Activity: Would you write out the lines below exactly, from the one containing "(264, 399) none" to the very last, but without the pictures?

Extracted data:

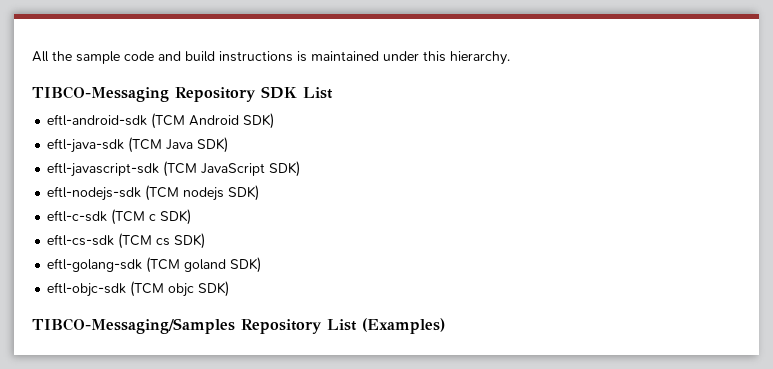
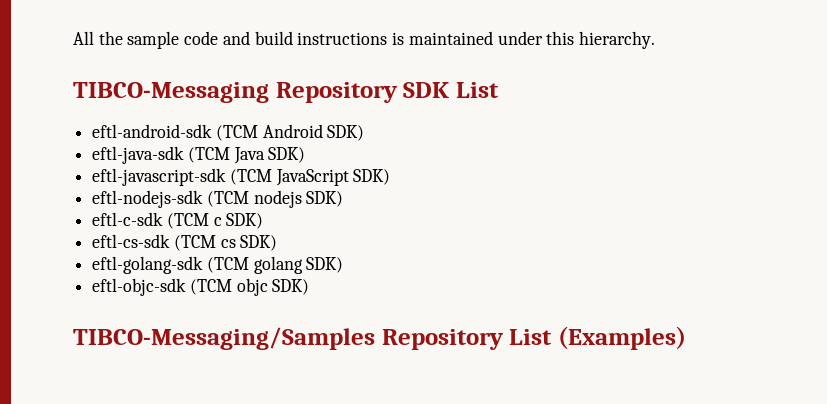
[184,259,227,272] goland -> [253,256,303,274] golang

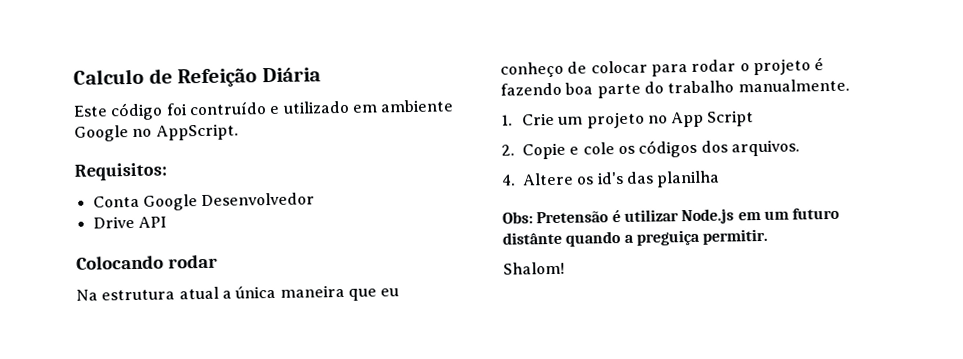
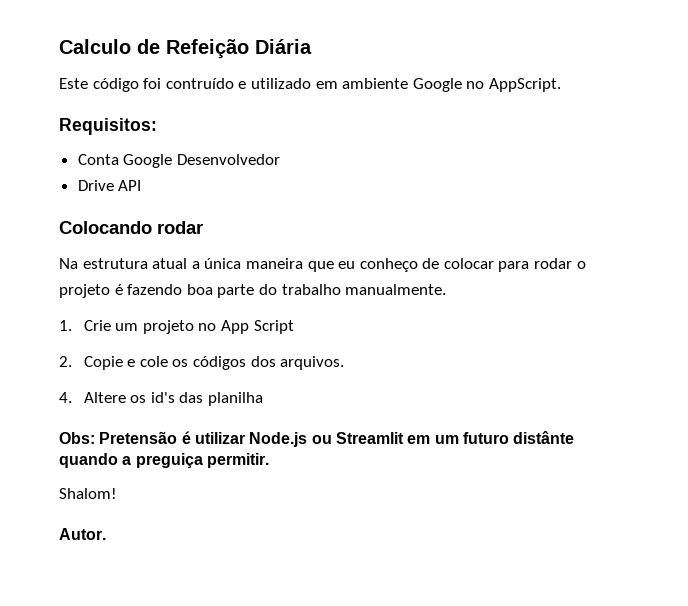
(735, 216) none -> [311,432,404,444] ou Streamlit
(565, 268) none -> [59,528,106,540] // Autor.

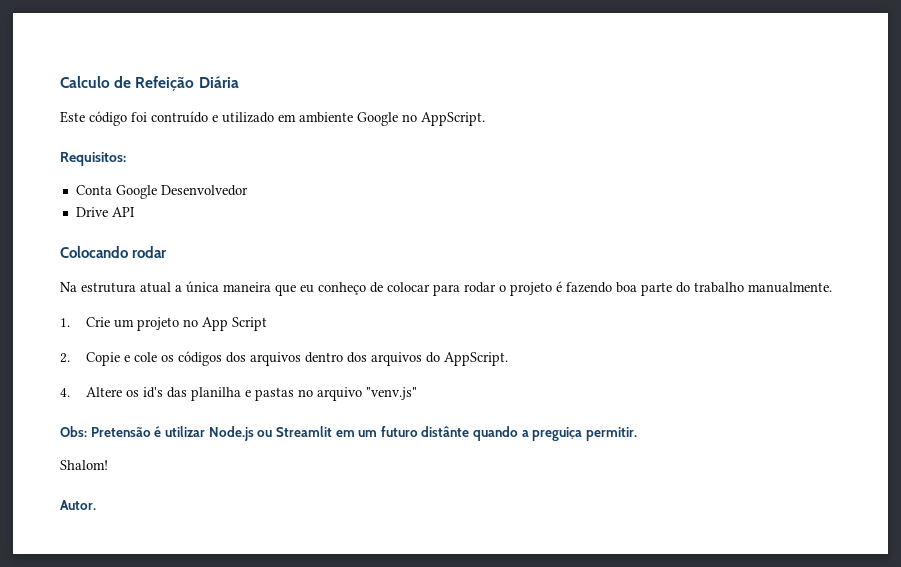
[280,356,345,370] arquivos. -> [250,352,509,366] arquivos dentro dos arquivos do AppScript.
(264, 399) none -> [245,387,418,401] e pastas no arquivo "venv.js"

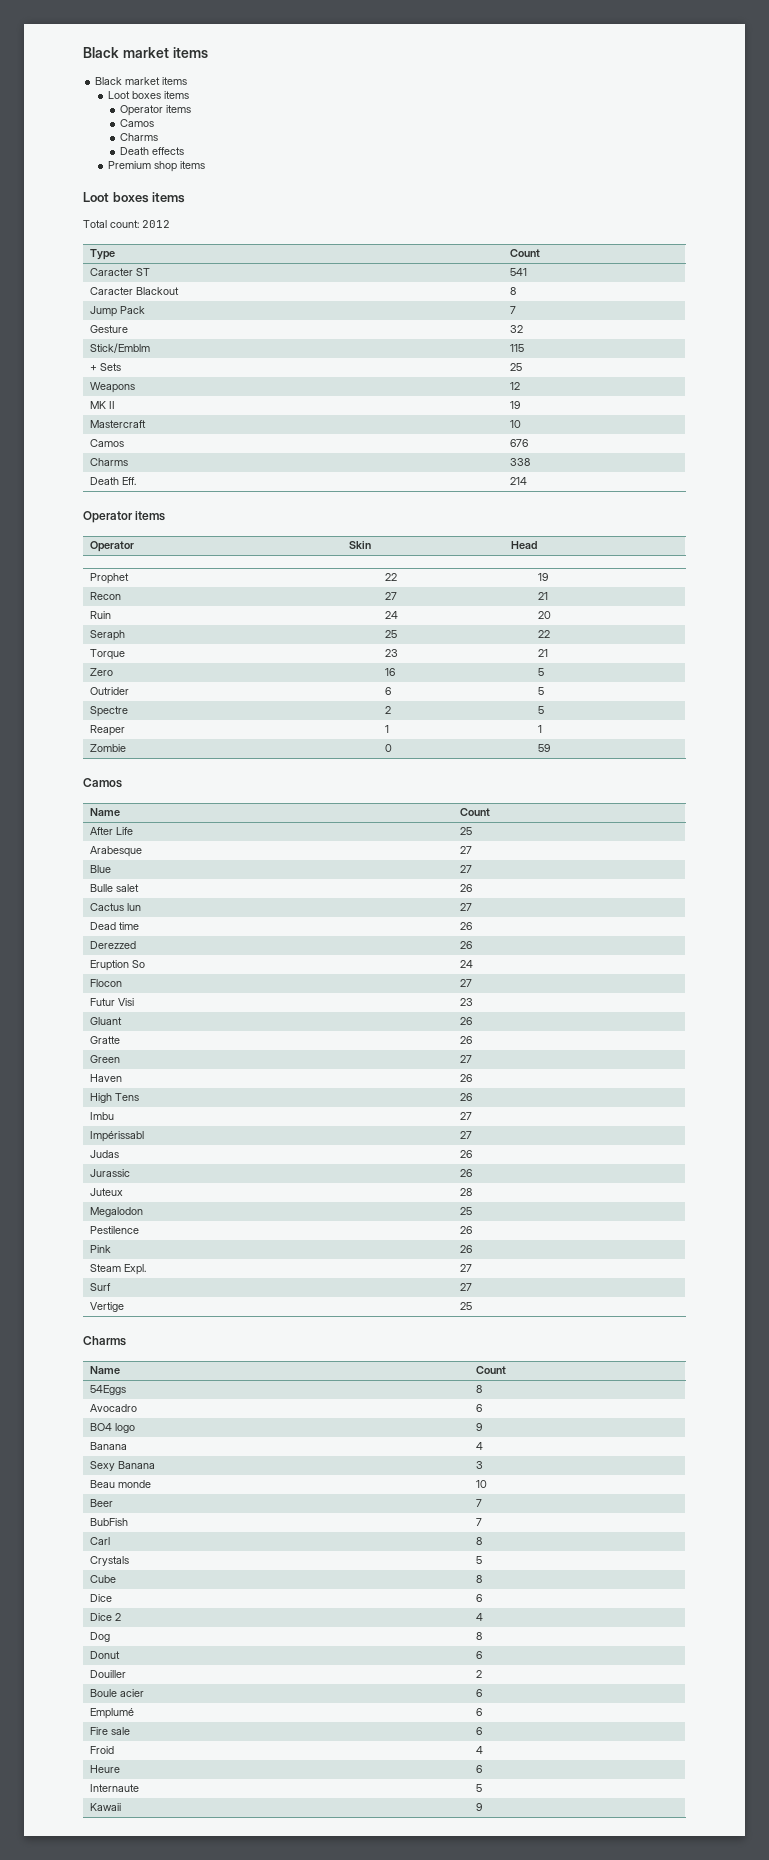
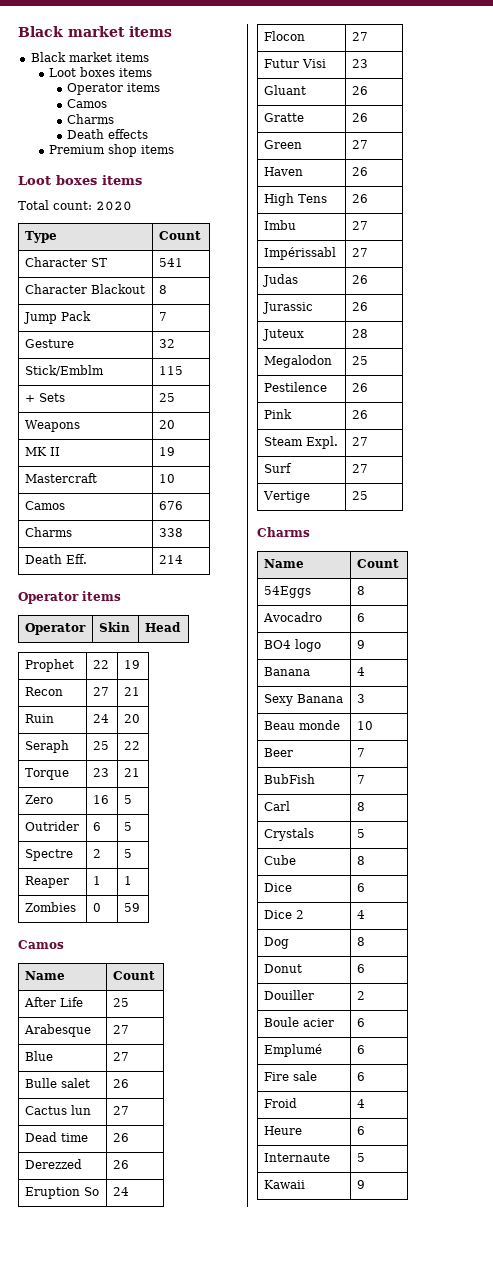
[142,220,170,228] 2012 -> [96,201,132,211] 2020
[89,268,133,276] Caracter -> [24,257,87,267] Character
[89,287,133,295] Caracter -> [24,284,87,294] Character
[509,382,520,390] 12 -> [158,420,175,429] 20
[89,744,126,752] Zombie -> [24,902,76,912] Zombies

Written solution:
(264, 399) none -> [245,387,418,401] e pastas no arquivo "venv.js"

[142,220,170,228] 2012 -> [96,201,132,211] 2020
[89,268,133,276] Caracter -> [24,257,87,267] Character
[89,287,133,295] Caracter -> [24,284,87,294] Character
[509,382,520,390] 12 -> [158,420,175,429] 20
[89,744,126,752] Zombie -> [24,902,76,912] Zombies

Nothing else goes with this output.